Someone living near Washington’s Reagan National Airport (DCA) is really ticked off about the increased noise generated by new flight patterns at that close-in airport.
So ticked off that during 2015 that person filed 6,500 of the 8,670 noise complaints about DCA received by the Metropolitan Washington Airports Authority — an average of 18 complaints a day over the course of the year, according to the Washington Post.
“It wasn’t me,” Ed Solomon, president of the D.C. Fair Skies Coalition, told NBC News.
But the fact that flights are leaving earlier and landing later in the day than was historically allowed, and that some are now flying at lower altitudes, “is shaking folks homes and impacting the quality of life severely in some neighborhoods,” Solomon said.
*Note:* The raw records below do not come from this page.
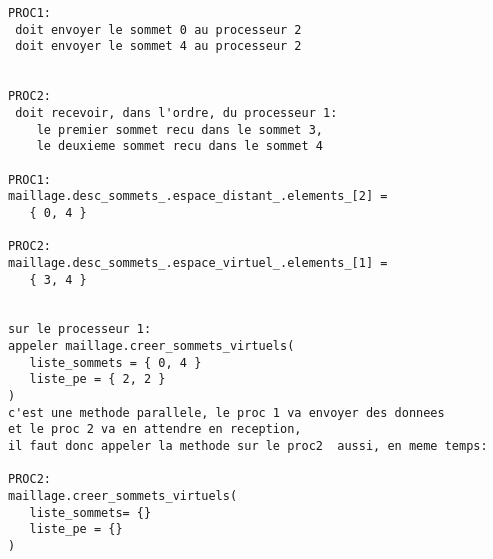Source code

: \begin{verbatim}
PROC1:                                   
 doit envoyer le sommet 0 au processeur 2
 doit envoyer le sommet 4 au processeur 2


PROC2:
 doit recevoir, dans l'ordre, du processeur 1:
    le premier sommet recu dans le sommet 3,  
    le deuxieme sommet recu dans le sommet 4  

PROC1:
maillage.desc_sommets_.espace_distant_.elements_[2] =
   { 0, 4 }                                          

PROC2:
maillage.desc_sommets_.espace_virtuel_.elements_[1] =
   { 3, 4 }


sur le processeur 1:
appeler maillage.creer_sommets_virtuels(
   liste_sommets = { 0, 4 }
   liste_pe = { 2, 2 }
)
c'est une methode parallele, le proc 1 va envoyer des donnees
et le proc 2 va en attendre en reception,
il faut donc appeler la methode sur le proc2  aussi, en meme temps:

PROC2:
maillage.creer_sommets_virtuels(
   liste_sommets= {}
   liste_pe = {}
)
\end{verbatim}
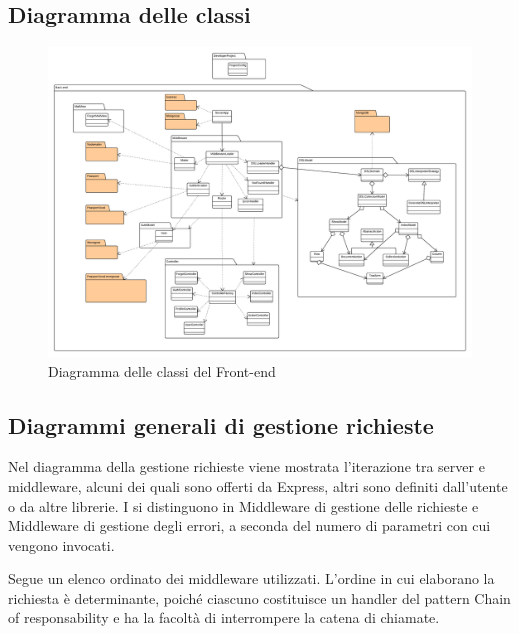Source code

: \subsection{Diagramma delle classi}

\begin{figure}[H]
\centering
\includegraphics[width=\textwidth]{uml/Back-end-Diagramma delle classi.png}
\caption{Diagramma delle classi del Front-end}
\label{diagrammaClassiFrontEnd}
\end{figure}



\subsection{Diagrammi generali di gestione richieste}
Nel diagramma della gestione richieste viene mostrata l'iterazione tra server e middleware, alcuni dei quali sono offerti da Express, altri sono definiti dall'utente o da altre librerie. I  si distinguono in Middleware di gestione delle richieste e Middleware di gestione degli errori, a seconda del numero di parametri con cui vengono invocati.

Segue un elenco ordinato dei middleware utilizzati. L'ordine in cui elaborano la richiesta è determinante, poiché ciascuno costituisce un handler del pattern Chain of responsability e ha la facoltà di interrompere la catena di chiamate.

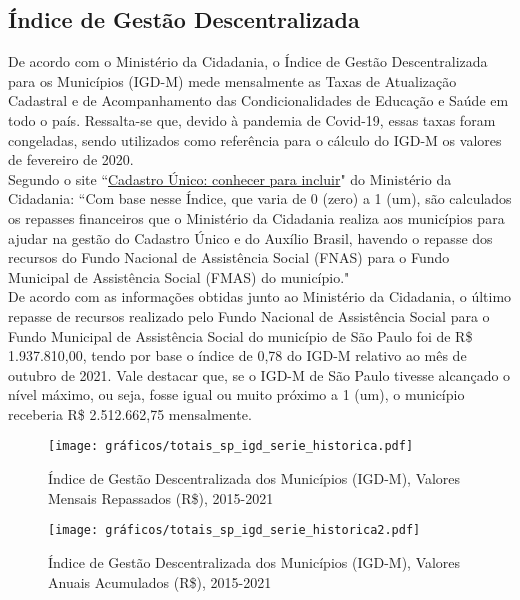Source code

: \documentclass[14pt]{extarticle}
\begin{document}

\subsection{Índice de Gestão Descentralizada}
\label{indice_gestao_desc}

De acordo com o Ministério da Cidadania, o Índice de Gestão Descentralizada para os Municípios (IGD-M) mede mensalmente as Taxas de Atualização Cadastral e de Acompanhamento das Condicionalidades de Educação e Saúde em todo o país. Ressalta-se que, devido à pandemia de Covid-19, essas taxas foram congeladas, sendo utilizados como referência para o cálculo do IGD-M os valores de fevereiro de 2020.\\

Segundo o site ``\href{https://aplicacoes.cidadania.gov.br/ri/pabcad/}{Cadastro Único: conhecer para incluir}" do Ministério da Cidadania: ``Com base nesse Índice, que varia de 0 (zero) a 1 (um), são calculados os repasses financeiros que o Ministério da Cidadania realiza aos municípios para ajudar na gestão do Cadastro Único e do Auxílio Brasil, havendo o repasse dos recursos do Fundo Nacional de Assistência Social (FNAS) para o Fundo Municipal de Assistência Social (FMAS) do município."\\

De acordo com as informações obtidas junto ao Ministério da Cidadania, o último repasse de recursos realizado pelo Fundo Nacional de Assistência Social para o Fundo Municipal de Assistência Social do município de São Paulo foi de R\$ 1.937.810,00, tendo por base o índice de 0,78 do IGD-M relativo ao mês de outubro de 2021. Vale destacar que, se o IGD-M de São Paulo tivesse alcançado o nível máximo, ou seja, fosse igual ou muito próximo a 1 (um), o município receberia R\$ 2.512.662,75 mensalmente.\\

\begin{figure}[H]
\centering
	\caption{Índice de Gestão Descentralizada dos Municípios (IGD-M), Valores Mensais Repassados (R\$), 2015-2021}
	\texttt{[image: gráficos/totais\_sp\_igd\_serie\_historica.pdf]}
	\label{fig:pop_rua_igd_anual1}
\end{figure}

\begin{figure}[H]
\centering
	\caption{Índice de Gestão Descentralizada dos Municípios (IGD-M), Valores Anuais Acumulados (R\$), 2015-2021}
	\texttt{[image: gráficos/totais\_sp\_igd\_serie\_historica2.pdf]}
	\label{fig:pop_rua_igd_anual2}
\end{figure}
\end{document}
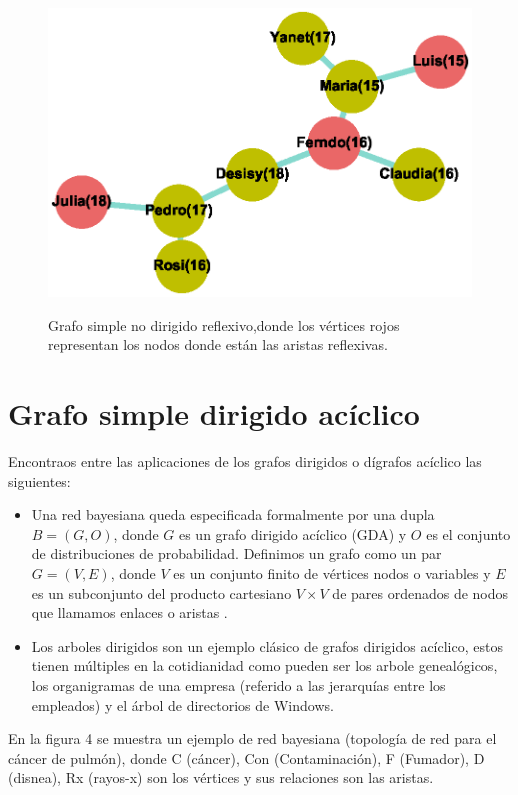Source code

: \documentclass{article}
\begin{document}
  
  
\begin{center}

\end{center}
\begin{figure}[h]
\begin{center}
\includegraphics[scale=0.7]{Graf3_kamada_kawai_layout.eps}\\
\caption{Grafo simple no dirigido reflexivo,donde los vértices rojos representan los nodos donde están las aristas reflexivas.}
\end{center}
\end{figure}
\newpage
\section{Grafo simple dirigido acíclico}
Encontraos entre las aplicaciones de los grafos dirigidos o dígrafos acíclico las siguientes: 
\begin{itemize}
\item Una red bayesiana queda especificada formalmente por una dupla $B= (G, O)$, donde $G$ es un grafo dirigido acíclico (GDA) y $O$ es el conjunto de distribuciones de probabilidad. Definimos un grafo como un par $G= (V, E)$, donde $ V $ es un conjunto finito de vértices nodos o variables y $E$ es un subconjunto del producto cartesiano $V \times V $ de pares ordenados de nodos que llamamos enlaces o aristas \cite{gf2}.
\item Los arboles dirigidos son un ejemplo clásico de grafos dirigidos acíclico, estos tienen múltiples en la cotidianidad como pueden ser los arbole genealógicos, los organigramas de una empresa (referido a las jerarquías entre los empleados) y el árbol de directorios de Windows.

\end{itemize}	
En la figura 4 se muestra un ejemplo de red bayesiana (topología de red para el cáncer de pulmón), donde C (cáncer), Con (Contaminación), F (Fumador), D (disnea), Rx (rayos-x) son los vértices y sus relaciones son las aristas.\linebreak 
\end{document}
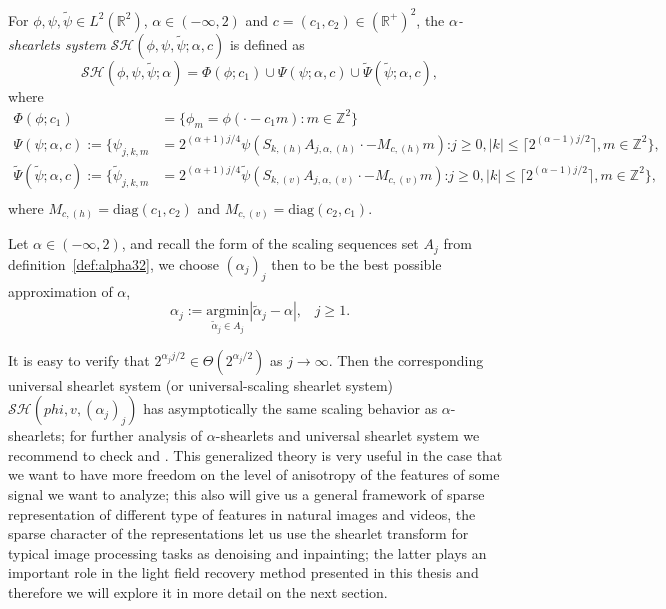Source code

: \begin{defn}
\label{def:alphashearlets}
For $\phi,\psi,\tilde{\psi}\in L^2(\mathbb{R}^2)$, $\alpha\in (-\infty,2)$ and $c=(c_1,c_2)\in (\mathbb{R}^+)^2$, the \textit{$\alpha$-shearlets system} $\mathcal{SH}(\phi,\psi,\tilde{\psi};\alpha,c)$ is defined as
$$
\mathcal{SH}(\phi,\psi,\tilde{\psi};\alpha)=\Phi(\phi;c_1)\cup\Psi(\psi;\alpha,c)\cup\tilde{\Psi}(\tilde{\psi};\alpha,c),
$$
where
$$
\begin{aligned}
\Phi(\phi;c_1)&=\{\phi_m=\phi(\cdot-c_1m):m\in\mathbb{Z}^2\}\\
\Psi(\psi;\alpha,c):=\{\psi_{j,k,m}&=2^{(\alpha+1)j/4}\psi(S_{k,(h)}A_{j,\alpha,(h)}\cdot-M_{c,(h)}m)\textrm{:}j\geq 0,|k|\leq \lceil 2^{(\alpha-1)j/2}\rceil,m\in\mathbb{Z}^2\},\\
\tilde{\Psi}(\tilde{\psi};\alpha,c):=\{\tilde{\psi}_{j,k,m}&=2^{(\alpha+1)j/4}\tilde{\psi}(S_{k,(v)}A_{j,\alpha,(v)}\cdot-M_{c,(v)}m)\textrm{:}j\geq 0,|k|\leq \lceil 2^{(\alpha-1)j/2}\rceil,m\in\mathbb{Z}^2\},\\
\end{aligned}
$$
where $M_{c,(h)}=\text{diag}(c_1,c_2)$ and $M_{c,(v)}=\text{diag}(c_2,c_1)$.
\end{defn}

Let $\alpha\in (-\infty,2)$, and recall the form of the scaling sequences set $A_j$ from definition~\ref{def:alpha32}, we choose $(\alpha_j)_j$ then to be the best possible approximation of $\alpha$, 
$$
\alpha_j:=\underset{\tilde{\alpha}_j\in A_j}{\text{argmin}}|\tilde{\alpha}_j-\alpha|\textrm{,}\quad j\geq 1.
$$

It is easy to verify that $2^{\alpha_j j/2}\in\Theta(2^{\alpha_j/2})$ as $j\longrightarrow \infty$. Then the corresponding universal shearlet system (or universal-scaling shearlet system) $\mathcal{SH}(phi,v,(\alpha_j)_j)$ has asymptotically the same scaling behavior as $\alpha$-shearlets; for further analysis of $\alpha$-shearlets and universal shearlet system we recommend to check \cite{Gitta-alpha} and \cite{firstalpha}. This generalized theory is very useful in the case that we want to have more freedom on the level of anisotropy of the features of some signal we want to analyze; this also will give us a general framework of sparse representation of different type of features in natural images and videos, the sparse character of the representations let us use the shearlet transform for typical image processing tasks as denoising and inpainting; the latter plays an important role in the light field recovery method presented in this thesis and therefore we will explore it in more detail on the next section.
No word yet from airport authorities on just who that super-irritated person is, but even without that person’s constant filing, complaints associated with aircraft noise at DCA have been rising.
In 2014, the Noise Information Office at DCA received 1,286 noise complaints from 149 individuals, with one person filing 577, or 45 percent, of the complaints.
“The growing demand for personal and business travel during the early morning and late night hours has prompted additional flights during the nighttime hour, which been noticed by nearby communities,” the DCA Noise Information Office noted in it 2014 report.
In 2015, DCA airport received 2170 noise complaints above and beyond the 6,500 filed by one person.
DCA isn’t the only airport experiencing increased noise complaints.
Reports are up at busy airports around the country, due in part to the Federal Aviation Administration’s new and more efficient “NextGen” air traffic management system, which offers a variety of environmental, scheduling and cost-savings benefits while increasing the number of takeoffs and landings — and potential noise — at many airports.